Given problem:
Swap every "salmon" in the listing for "lightblue" and write out all the lines again with nothing else changed, leaving out the pictures.

Data supplied:
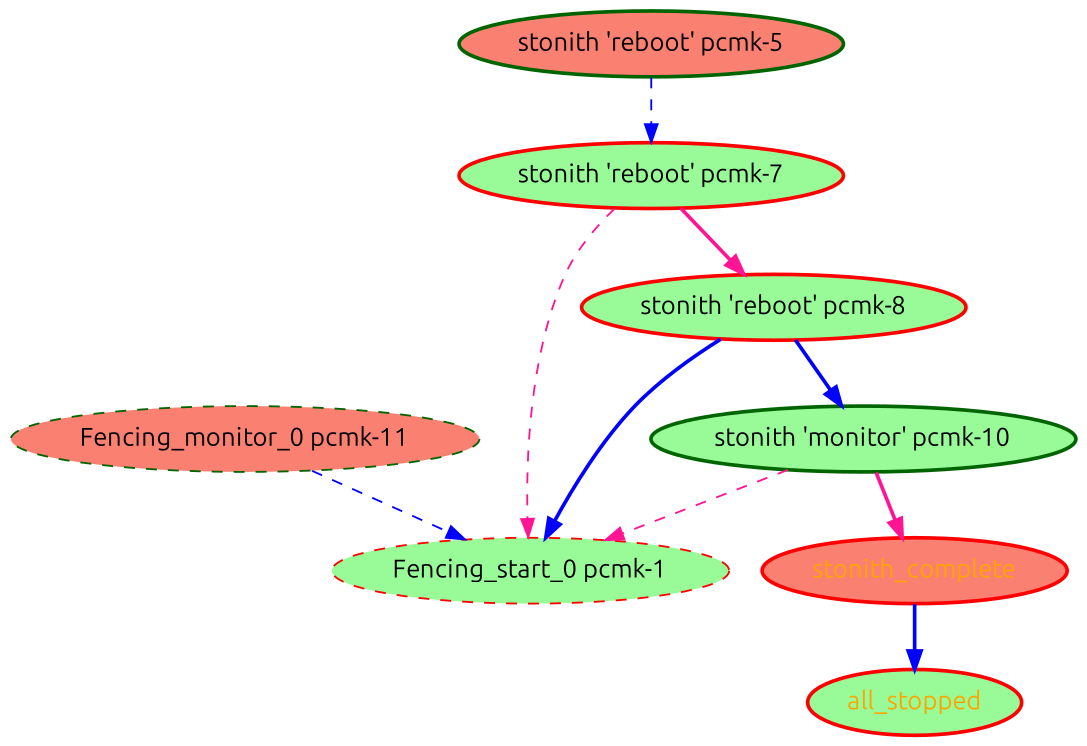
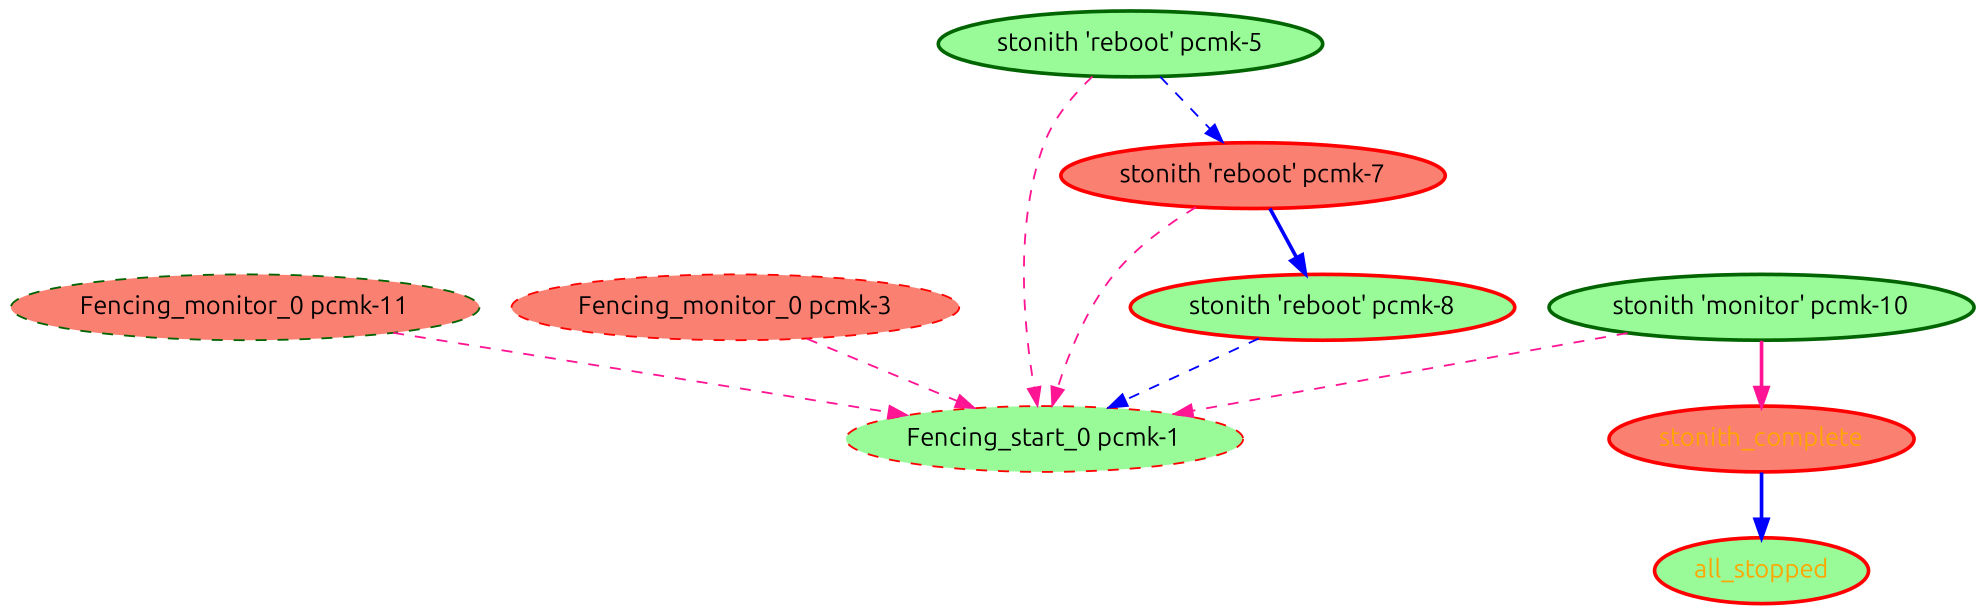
  digraph {
    fontname=Ubuntu
    node [color=red fillcolor=palegreen fontcolor=black fontname=Ubuntu style="bold,filled"]
    edge [color=deeppink fontname=Ubuntu style=dashed]
    "Fencing_monitor_0 pcmk-11" [color=darkgreen fillcolor=salmon style="dashed,filled"]
    "Fencing_start_0 pcmk-1" [style="dashed,filled"]
+   "Fencing_monitor_0 pcmk-3" [fillcolor=salmon style="dashed,filled"]
    all_stopped [fontcolor=orange]
    n5 [color=darkgreen label="stonith 'monitor' pcmk-10"]
    stonith_complete [fillcolor=salmon fontcolor=orange]
-   "stonith 'reboot' pcmk-5" [color=darkgreen fillcolor=salmon]
-   "stonith 'reboot' pcmk-7"
+   "stonith 'reboot' pcmk-5" [color=darkgreen]
+   "stonith 'reboot' pcmk-7" [fillcolor=salmon]
    "stonith 'reboot' pcmk-8"
-   "Fencing_monitor_0 pcmk-11" -> "Fencing_start_0 pcmk-1" [color=blue]
+   "Fencing_monitor_0 pcmk-11" -> "Fencing_start_0 pcmk-1"
+   "Fencing_monitor_0 pcmk-3" -> "Fencing_start_0 pcmk-1"
    n5 -> "Fencing_start_0 pcmk-1"
    n5 -> stonith_complete [style=bold]
    stonith_complete -> all_stopped [color=blue style=bold]
+   "stonith 'reboot' pcmk-5" -> "Fencing_start_0 pcmk-1"
    "stonith 'reboot' pcmk-5" -> "stonith 'reboot' pcmk-7" [color=blue]
    "stonith 'reboot' pcmk-7" -> "Fencing_start_0 pcmk-1"
-   "stonith 'reboot' pcmk-7" -> "stonith 'reboot' pcmk-8" [style=bold]
-   "stonith 'reboot' pcmk-8" -> "Fencing_start_0 pcmk-1" [color=blue style=bold]
-   "stonith 'reboot' pcmk-8" -> n5 [color=blue style=bold]
+   "stonith 'reboot' pcmk-7" -> "stonith 'reboot' pcmk-8" [color=blue style=bold]
+   "stonith 'reboot' pcmk-8" -> "Fencing_start_0 pcmk-1" [color=blue]
  }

Exercise solution:
  digraph {
    fontname=Ubuntu
    node [color=red fillcolor=palegreen fontcolor=black fontname=Ubuntu style="bold,filled"]
    edge [color=deeppink fontname=Ubuntu style=dashed]
    "Fencing_monitor_0 pcmk-11" [color=darkgreen fillcolor=lightblue style="dashed,filled"]
    "Fencing_start_0 pcmk-1" [style="dashed,filled"]
+   "Fencing_monitor_0 pcmk-3" [fillcolor=lightblue style="dashed,filled"]
    all_stopped [fontcolor=orange]
    n5 [color=darkgreen label="stonith 'monitor' pcmk-10"]
    stonith_complete [fillcolor=lightblue fontcolor=orange]
-   "stonith 'reboot' pcmk-5" [color=darkgreen fillcolor=lightblue]
-   "stonith 'reboot' pcmk-7"
+   "stonith 'reboot' pcmk-5" [color=darkgreen]
+   "stonith 'reboot' pcmk-7" [fillcolor=lightblue]
    "stonith 'reboot' pcmk-8"
-   "Fencing_monitor_0 pcmk-11" -> "Fencing_start_0 pcmk-1" [color=blue]
+   "Fencing_monitor_0 pcmk-11" -> "Fencing_start_0 pcmk-1"
+   "Fencing_monitor_0 pcmk-3" -> "Fencing_start_0 pcmk-1"
    n5 -> "Fencing_start_0 pcmk-1"
    n5 -> stonith_complete [style=bold]
    stonith_complete -> all_stopped [color=blue style=bold]
+   "stonith 'reboot' pcmk-5" -> "Fencing_start_0 pcmk-1"
    "stonith 'reboot' pcmk-5" -> "stonith 'reboot' pcmk-7" [color=blue]
    "stonith 'reboot' pcmk-7" -> "Fencing_start_0 pcmk-1"
-   "stonith 'reboot' pcmk-7" -> "stonith 'reboot' pcmk-8" [style=bold]
-   "stonith 'reboot' pcmk-8" -> "Fencing_start_0 pcmk-1" [color=blue style=bold]
-   "stonith 'reboot' pcmk-8" -> n5 [color=blue style=bold]
+   "stonith 'reboot' pcmk-7" -> "stonith 'reboot' pcmk-8" [color=blue style=bold]
+   "stonith 'reboot' pcmk-8" -> "Fencing_start_0 pcmk-1" [color=blue]
  }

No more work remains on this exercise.